429 errors appear in Azure Monitor but not in application logs
The Cosmos DB SDKs automatically retry throttled requests. By default, they retry up to nine times with exponential backoff. Your application only sees the 429 error if all retries fail. The 429 responses in Azure Monitor are real, they indicate the workload exceeded provisioned RU/s, but the SDK absorbed the impact. Sustained 429s in Azure Monitor still mean you need to address the root cause, even if users have not reported errors yet.
Provisioned throughput increased but throttling persists
If you have a hot partition, scaling RU/s will not help. Cosmos DB distributes provisioned throughput evenly across physical partitions. A single partition can only use its share of the total RU/s, regardless of how much you provision at the account or database level. Identify the hot partition using diagnostic logs and redesign your partition key.
Autoscale does not scale up fast enough during traffic spikes
Autoscale scales based on observed demand over a 5 to 10 second window. If your traffic spikes faster than autoscale can respond, you will see brief throttling. This is expected behavior. If throttling during spikes is unacceptable, set a higher autoscale maximum or use manual throughput with a buffer above your peak observed RU/s.
Monitoring RU consumption and throttling is not a one time setup. Workload patterns change, data grows, and partition key designs that worked for 1 million documents may fail at 10 million. Review Cosmos DB metrics and diagnostic logs monthly to catch trends before they become incidents.
Disclaimer: Pricing and resource limits in Azure Cosmos DB can change over time. Always verify the latest information directly with Azure documentation before making provisioning decisions.
Frequently Asked Questions
What is a Request Unit in Azure Cosmos DB?
A Request Unit (RU) is the abstraction Cosmos DB uses to represent the compute, memory, and IOPS cost of a single operation.
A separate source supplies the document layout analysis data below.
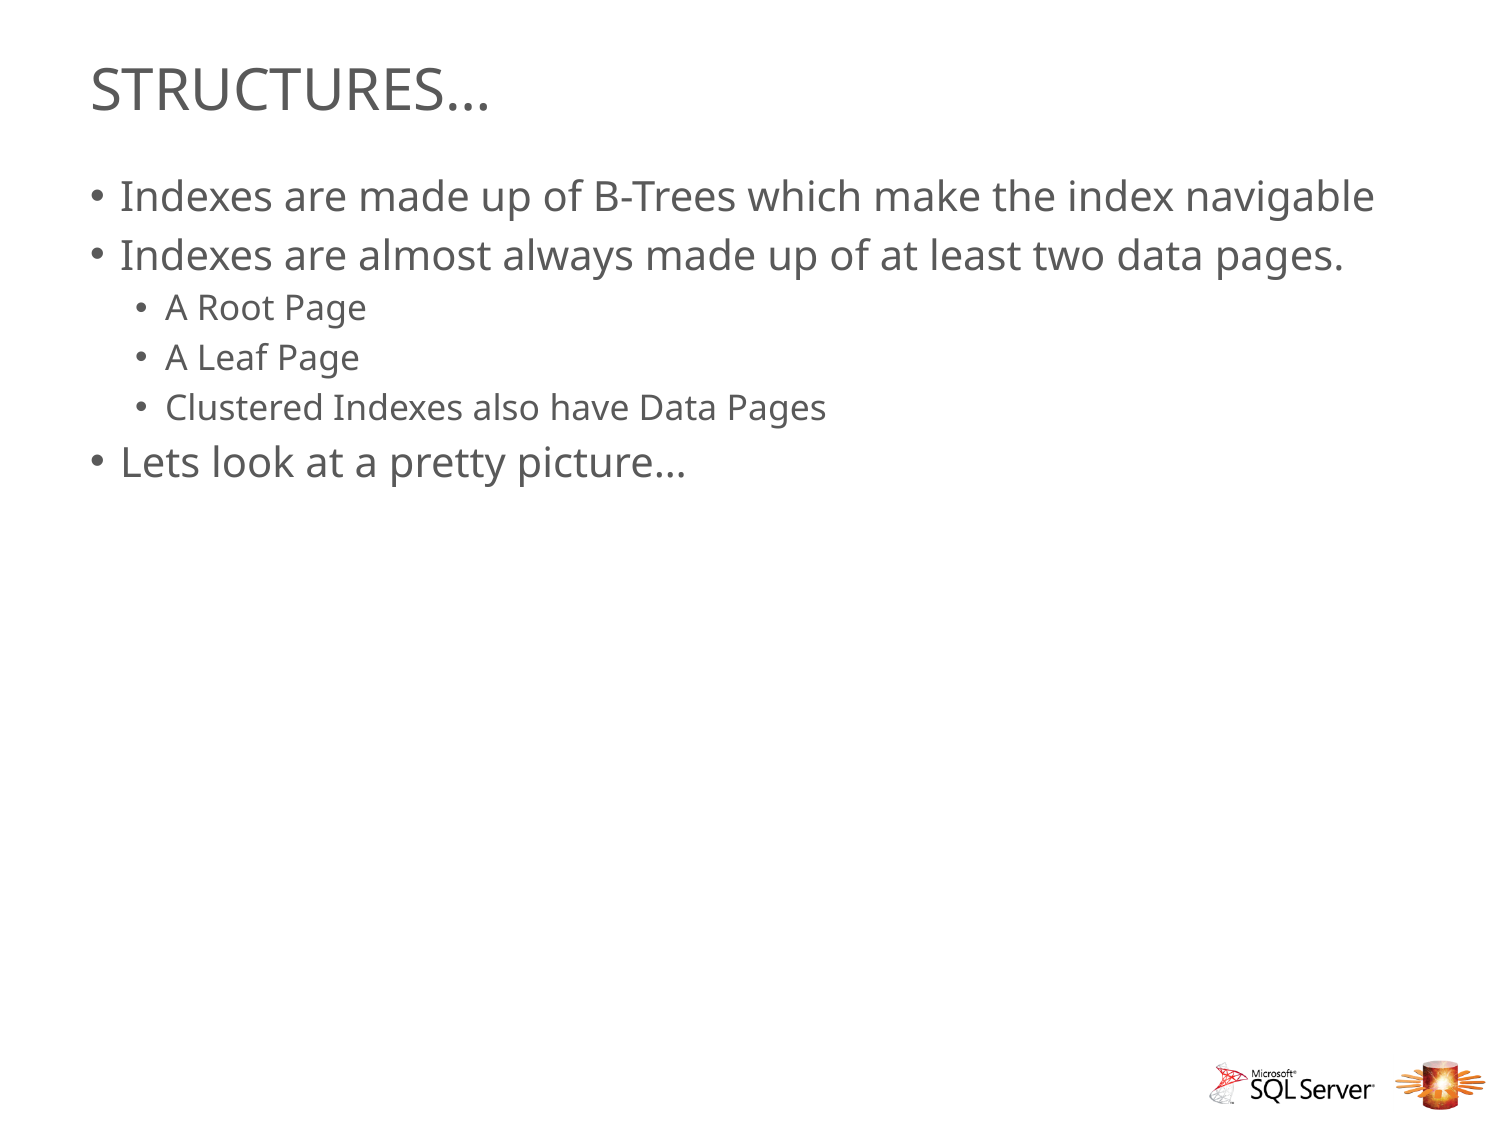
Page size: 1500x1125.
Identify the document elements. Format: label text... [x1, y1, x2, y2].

picture [1209, 1062, 1375, 1104]
list Indexes are made up of B-Trees which make the index navigable Indexes are almost always made up of at least two data pages. A Root Page A Leaf Page Clustered Indexes also have Data Pages Lets look at a pretty picture… [75, 162, 1425, 1013]
title Structures… [75, 45, 1425, 138]
picture [1393, 1054, 1488, 1112]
Every read, write, or query consumes a measurable number of RUs based on document size, indexing overhead, and query complexity.
How do I know if my Cosmos DB container is being throttled?
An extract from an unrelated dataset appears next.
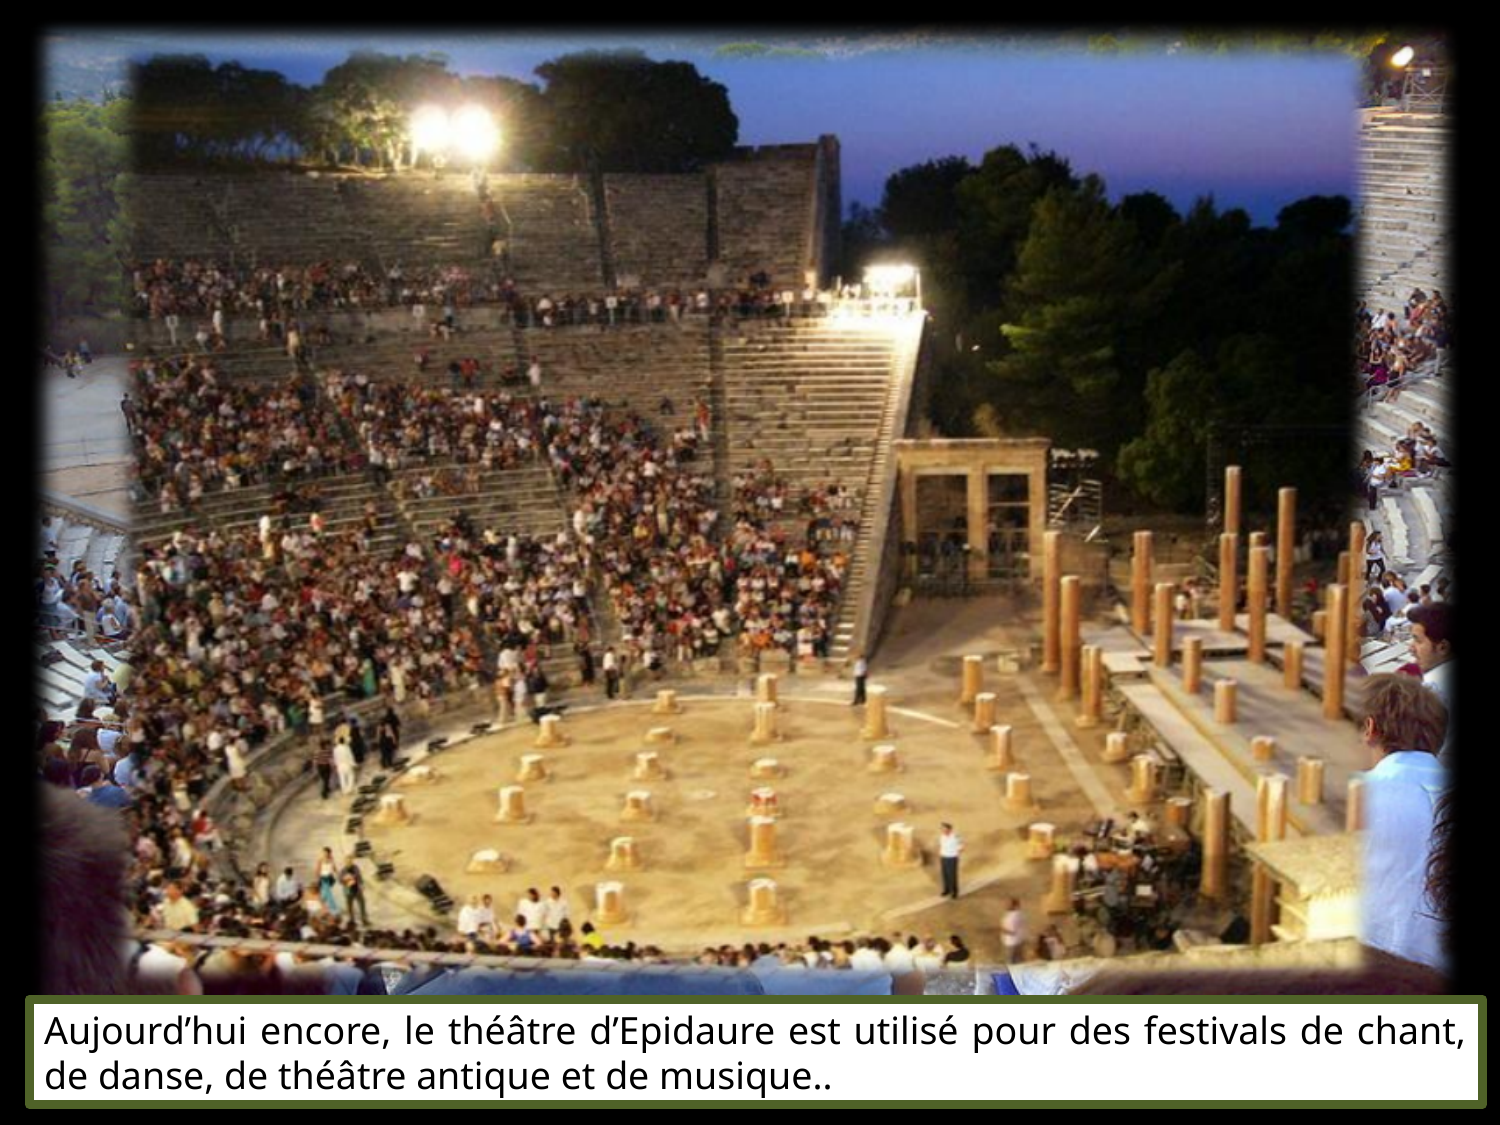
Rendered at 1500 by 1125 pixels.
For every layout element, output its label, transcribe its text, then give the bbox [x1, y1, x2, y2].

text_box Aujourd’hui encore, le théâtre d’Epidaure est utilisé pour des festivals de chant, de danse, de théâtre antique et de musique.. [27, 997, 1484, 1106]
picture [29, 18, 1463, 1095]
Use Azure Monitor to check the Total Requests by Status Code metric filtered for StatusCode equals 429. If 429 responses represent more than 5% of total requests, your workload is being throttled consistently.
What is the difference between Normalized RU Consumption and Total Request Units?
Total Request Units is the sum of all RUs consumed across all requests. Normalized RU Consumption is a percentage showing how much of your provisioned RU/s you used in each second. A value of 100% means you hit your provisioned limit.
How do I find which partition key is consuming the most RUs?
Use the diagnostic log query in Step 5 to sum request charges by partition key. If one partition key consumes significantly more RUs than others, that is your hot partition. Redesign your partition key to distribute load more evenly.
Should I use autoscale or manual throughput provisioning?
Autoscale is better for workloads with unpredictable or spiky traffic because it adjusts RU/s dynamically and you only pay for what you use. Manual throughput is better for steady, predictable workloads where you want full control over provisioning.
What is a hot partition and why does it cause throttling?
A hot partition occurs when one logical partition key consumes most of your RU/s. Cosmos DB distributes provisioned throughput evenly across physical partitions, so a single partition can only use its share. If one partition is overloaded, it will throttle even if the overall account has unused capacity.
How do I reduce RU consumption on read-heavy workloads?
Use indexed queries, reduce document size by projecting only needed fields, avoid cross-partition queries, and add composite indexes for common query patterns. Large unindexed queries consume hundreds of RUs per request.